Presente do Indicativo
Agora que as minhas lágrimas estão ligadas a um atendedor automático, o cérebro errado comunica constantemente pelo meu chapéu. Agora que a língua inglesa me lambeu da cabeça aos pés, a minha baba em união de facto pediu o divórcio. Agora que o Vaticano confessou e a Casa Branca emitiu um pedido de desculpas, posso perdoar tudo e esquecer coisa alguma. Agora rebola o crédito malparado enquanto a estrela na bancarrota se dirige para a meta num táxi de trapos costurados, onde um robô avariado agita uma toalha de mesa remendada, que é a bandeira ranhosa de uma carreira cilindrada.
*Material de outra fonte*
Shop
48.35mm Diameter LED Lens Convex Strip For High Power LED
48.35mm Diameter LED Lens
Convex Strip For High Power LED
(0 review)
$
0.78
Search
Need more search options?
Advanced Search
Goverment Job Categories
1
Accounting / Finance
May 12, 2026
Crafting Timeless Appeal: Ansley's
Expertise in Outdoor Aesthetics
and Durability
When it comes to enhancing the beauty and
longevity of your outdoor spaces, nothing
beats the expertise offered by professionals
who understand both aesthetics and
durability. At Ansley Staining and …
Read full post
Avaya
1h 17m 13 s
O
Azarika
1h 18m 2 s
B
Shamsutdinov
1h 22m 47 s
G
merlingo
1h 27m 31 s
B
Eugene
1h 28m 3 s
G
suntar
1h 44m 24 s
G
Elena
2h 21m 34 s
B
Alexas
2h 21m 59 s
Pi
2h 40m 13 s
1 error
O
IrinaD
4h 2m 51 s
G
Agora enquanto a Voz da América debita intermitentemente, o mercado anuncia que o Euro atingiu uma nova baixa. Agora enquanto se desenrola a bobine, desfia-se a nossa história com a dinâmica singular duma comédia de ação sem um único protagonista branco.
* Traduzido no âmbito do encontro internacional Lisbon Revisited - dias de poesia, Junho 2018, organizado pela Casa Fernando Pessoa.
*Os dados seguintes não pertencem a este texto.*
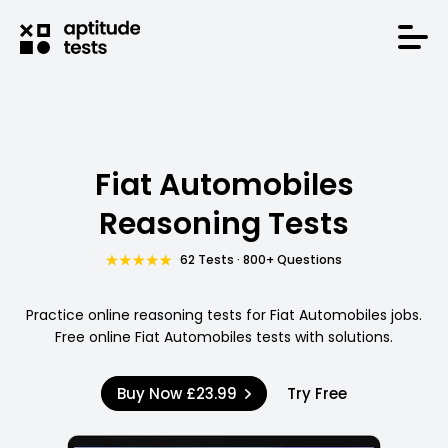
Fiat Automobiles
Reasoning Tests
62 Tests · 800+ Questions
Practice online reasoning tests for Fiat Automobiles jobs.
Free online Fiat Automobiles tests with solutions.
Buy Now
£23.99
Try Free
Margarida Vale de Gato está numa relação aberta com a poesia. É tradutora literária, professora e investigadora na FLUL, nas áreas de Estudos Norte-Americanos e Tradução Literária. Tem publicado ensaios e livros, principalmente sobre Edgar Allan Poe. Publicou poemas em revistas e antologias de repercussões homeopáticas, e os livros Lançamento (Douda Correria, 2016) e Mulher ao Mar (Mariposa Azual, 2010), cuja terceira edição, Mulher ao Mar e Grinalda, é de 2018.